Moger, along with Dave Brown, Brent Fairweather, Jonathan Miller and Derek King, are assistant coaches/fathers who McAmmond leans on.

McAmmond says he never went to school to be a teacher so it’s a constant learning curve as he strives for a balance between expectations and reality. He tries to fix what he feels comfortable fixing and manages the kids as best he can.

“You can’t just yell at them because they have accountability to pick it up for their linemate. These are kids who are here for fun so I’ve been trying to walk a balance.”

Moger, director operations for minor hockey, asked McAmmond last summer to apply for a coaching job.

“He’s a quiet guy off the ice, but he’s intense as a coach,” said Moger. “He coaches like he plays. He doesn’t settle for 50 per cent, and players realize 50 per cent isn’t going to get them anywhere. He’s making our kids better hockey players.”

Moger, a Canuck draft who played 236 games in the show, played against McAmmond but rarely got close to him.

“He just works hard. He never takes a shift off and he’s very fast and very hard to keep up to,” laughed Moger.

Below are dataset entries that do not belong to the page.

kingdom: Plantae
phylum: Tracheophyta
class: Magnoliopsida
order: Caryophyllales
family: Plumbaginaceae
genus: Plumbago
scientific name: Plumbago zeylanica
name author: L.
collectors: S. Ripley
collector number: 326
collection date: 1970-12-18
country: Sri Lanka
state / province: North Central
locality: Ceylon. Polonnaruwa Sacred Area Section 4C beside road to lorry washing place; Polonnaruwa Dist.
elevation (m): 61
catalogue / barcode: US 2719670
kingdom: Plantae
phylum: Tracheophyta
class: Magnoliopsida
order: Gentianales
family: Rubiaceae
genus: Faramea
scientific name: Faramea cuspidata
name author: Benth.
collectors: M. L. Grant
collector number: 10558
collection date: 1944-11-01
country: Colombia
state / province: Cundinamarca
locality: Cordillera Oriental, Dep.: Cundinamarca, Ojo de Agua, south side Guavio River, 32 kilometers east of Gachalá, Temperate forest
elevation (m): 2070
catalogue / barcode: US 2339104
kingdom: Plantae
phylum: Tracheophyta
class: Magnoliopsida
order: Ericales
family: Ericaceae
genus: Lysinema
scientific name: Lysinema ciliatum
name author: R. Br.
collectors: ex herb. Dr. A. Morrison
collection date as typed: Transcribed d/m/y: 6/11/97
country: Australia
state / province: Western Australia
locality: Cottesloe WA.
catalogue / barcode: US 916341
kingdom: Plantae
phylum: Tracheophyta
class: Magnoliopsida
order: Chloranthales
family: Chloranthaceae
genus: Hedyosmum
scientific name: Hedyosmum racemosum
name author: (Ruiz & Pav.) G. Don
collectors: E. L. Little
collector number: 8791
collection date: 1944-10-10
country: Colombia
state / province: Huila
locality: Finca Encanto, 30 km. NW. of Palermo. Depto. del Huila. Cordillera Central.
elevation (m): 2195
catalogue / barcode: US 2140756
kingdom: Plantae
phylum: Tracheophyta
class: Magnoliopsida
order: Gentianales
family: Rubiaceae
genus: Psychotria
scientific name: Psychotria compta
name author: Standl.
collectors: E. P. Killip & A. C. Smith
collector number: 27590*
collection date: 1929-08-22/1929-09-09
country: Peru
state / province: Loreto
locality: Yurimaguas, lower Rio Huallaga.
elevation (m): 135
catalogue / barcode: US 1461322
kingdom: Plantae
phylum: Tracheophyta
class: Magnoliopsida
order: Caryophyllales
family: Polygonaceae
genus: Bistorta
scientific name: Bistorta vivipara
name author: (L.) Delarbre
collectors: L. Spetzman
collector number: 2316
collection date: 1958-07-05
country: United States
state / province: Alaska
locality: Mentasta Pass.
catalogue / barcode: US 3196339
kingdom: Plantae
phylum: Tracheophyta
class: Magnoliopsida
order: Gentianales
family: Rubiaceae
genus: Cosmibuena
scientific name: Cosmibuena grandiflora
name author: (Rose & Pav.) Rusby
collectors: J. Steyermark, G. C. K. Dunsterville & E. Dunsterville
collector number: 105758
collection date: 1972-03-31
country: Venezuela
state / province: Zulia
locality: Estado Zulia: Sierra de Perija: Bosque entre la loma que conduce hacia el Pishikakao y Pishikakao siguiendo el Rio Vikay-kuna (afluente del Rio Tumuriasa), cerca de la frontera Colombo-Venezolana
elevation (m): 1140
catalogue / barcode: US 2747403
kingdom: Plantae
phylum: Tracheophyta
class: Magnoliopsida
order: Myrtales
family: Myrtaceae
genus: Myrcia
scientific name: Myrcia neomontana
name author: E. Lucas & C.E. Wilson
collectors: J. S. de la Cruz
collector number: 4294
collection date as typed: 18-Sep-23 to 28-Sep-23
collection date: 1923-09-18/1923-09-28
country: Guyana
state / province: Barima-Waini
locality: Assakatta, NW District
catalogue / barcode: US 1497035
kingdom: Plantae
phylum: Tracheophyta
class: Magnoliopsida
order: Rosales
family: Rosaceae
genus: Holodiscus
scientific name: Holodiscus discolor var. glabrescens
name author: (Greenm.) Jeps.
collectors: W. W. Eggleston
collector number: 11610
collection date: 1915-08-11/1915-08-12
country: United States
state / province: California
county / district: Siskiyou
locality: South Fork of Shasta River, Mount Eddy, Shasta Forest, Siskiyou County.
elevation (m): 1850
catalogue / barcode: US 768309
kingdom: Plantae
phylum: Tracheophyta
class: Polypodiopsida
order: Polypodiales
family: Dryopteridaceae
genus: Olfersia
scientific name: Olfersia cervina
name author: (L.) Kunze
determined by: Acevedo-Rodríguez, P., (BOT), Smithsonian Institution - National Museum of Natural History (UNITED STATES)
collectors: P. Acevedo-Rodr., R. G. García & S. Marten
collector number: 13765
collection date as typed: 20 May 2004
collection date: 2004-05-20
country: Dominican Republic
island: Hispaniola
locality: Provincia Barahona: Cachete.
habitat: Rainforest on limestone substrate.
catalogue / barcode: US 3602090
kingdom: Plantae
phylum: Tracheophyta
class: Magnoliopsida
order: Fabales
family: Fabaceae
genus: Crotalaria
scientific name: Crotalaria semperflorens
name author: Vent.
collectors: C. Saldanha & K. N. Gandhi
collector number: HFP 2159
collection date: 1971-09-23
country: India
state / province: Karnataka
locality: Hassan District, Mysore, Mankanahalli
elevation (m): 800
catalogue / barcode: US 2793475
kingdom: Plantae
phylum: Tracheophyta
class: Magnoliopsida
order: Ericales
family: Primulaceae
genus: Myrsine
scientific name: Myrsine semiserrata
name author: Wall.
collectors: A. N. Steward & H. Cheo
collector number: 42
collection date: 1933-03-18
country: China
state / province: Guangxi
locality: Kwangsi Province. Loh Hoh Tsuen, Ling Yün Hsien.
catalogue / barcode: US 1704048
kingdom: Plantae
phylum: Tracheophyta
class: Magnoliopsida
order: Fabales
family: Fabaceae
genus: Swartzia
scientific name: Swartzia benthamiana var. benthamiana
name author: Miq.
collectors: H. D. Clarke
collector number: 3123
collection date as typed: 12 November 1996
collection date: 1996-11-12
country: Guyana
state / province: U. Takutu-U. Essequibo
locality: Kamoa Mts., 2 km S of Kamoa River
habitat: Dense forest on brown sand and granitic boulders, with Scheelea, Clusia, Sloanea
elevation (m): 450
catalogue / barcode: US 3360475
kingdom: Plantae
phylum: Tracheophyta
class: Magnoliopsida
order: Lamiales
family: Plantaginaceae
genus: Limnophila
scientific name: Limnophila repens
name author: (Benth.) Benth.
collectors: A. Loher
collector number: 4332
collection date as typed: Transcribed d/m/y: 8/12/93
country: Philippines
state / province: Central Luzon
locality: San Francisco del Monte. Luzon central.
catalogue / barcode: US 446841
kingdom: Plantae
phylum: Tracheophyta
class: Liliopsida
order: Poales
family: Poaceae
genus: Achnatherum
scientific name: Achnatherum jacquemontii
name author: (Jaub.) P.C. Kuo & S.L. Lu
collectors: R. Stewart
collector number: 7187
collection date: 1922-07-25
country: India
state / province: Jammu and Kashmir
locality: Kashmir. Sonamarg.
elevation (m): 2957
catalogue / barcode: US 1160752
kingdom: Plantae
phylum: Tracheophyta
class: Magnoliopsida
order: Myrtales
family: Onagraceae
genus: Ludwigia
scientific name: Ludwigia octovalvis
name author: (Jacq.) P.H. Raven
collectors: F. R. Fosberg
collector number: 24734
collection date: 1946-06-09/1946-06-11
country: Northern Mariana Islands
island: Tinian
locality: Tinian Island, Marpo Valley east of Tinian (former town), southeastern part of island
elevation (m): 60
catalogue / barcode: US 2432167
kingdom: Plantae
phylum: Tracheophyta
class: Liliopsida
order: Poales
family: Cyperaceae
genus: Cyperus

Asked about some of the special players he lined up with and against, McAmmond offered: “They’re all a little bit different. It’s like (choosing) between Mario Lemieux and Wayne Gretzky. One’s just that much bigger and stronger. They’re the elite of the elite and it’s because they physically have it, and they mentally have it, and they compete every night, and they’re driven.

“They have everything. You’ve got (Pavel) Datsyuk, (Henrik) Zetterberg, guys like Daniel Alfredsson, who’s just a mainstay in Ottawa, He just put the points up over and over and led us to a Stanley Cup (final) when I was there. I played with guys like Doug Weight, Joe Sakic, Peter Forsberg, Keith Tkachuk and Bill Guerin. And when I was a kid, I played with (Jeremy) Roenick and (Steve) Larmer and Michel Goulet and guys like Dirk Graham, in my first year (in Chicago) I’m like, ‘John Tonelli just set up my first goal in training camp’ which was pretty neat growing up as an Islander fan.”

McAmmond led the WHL with 16 playoff goals in 17 games as the Swift Current Broncos stopped the Portland Winter Hawks for the ‘93 title. He was a first-round draft, 22nd choice, by Chicago Blackhawks in the ‘91 amateur lottery, seven picks behind Markus Naslund and one ahead of Ray Whitney.

He has lost the puck, but can provide a graphic play-by-play of his first NHL goal, with the Edmonton Oilers, where he spent 300 games.

“My first goal came in Winnipeg, in front of the big picture of the Queen (old Winnipeg Arena). Bobby Essensa was the goalie. It was kind of a broken play. We turned it over at the blueline and I was coming out of the zone late. I think it was Zdeno Ciger who got it to me and I just kind of turned to take a shot and I don’t know if it got tipped or fanned. It kind of bounced in a funny circle and Bobby Essensa was trying to pat it down and he just couldn’t catch up with it and it found the net.”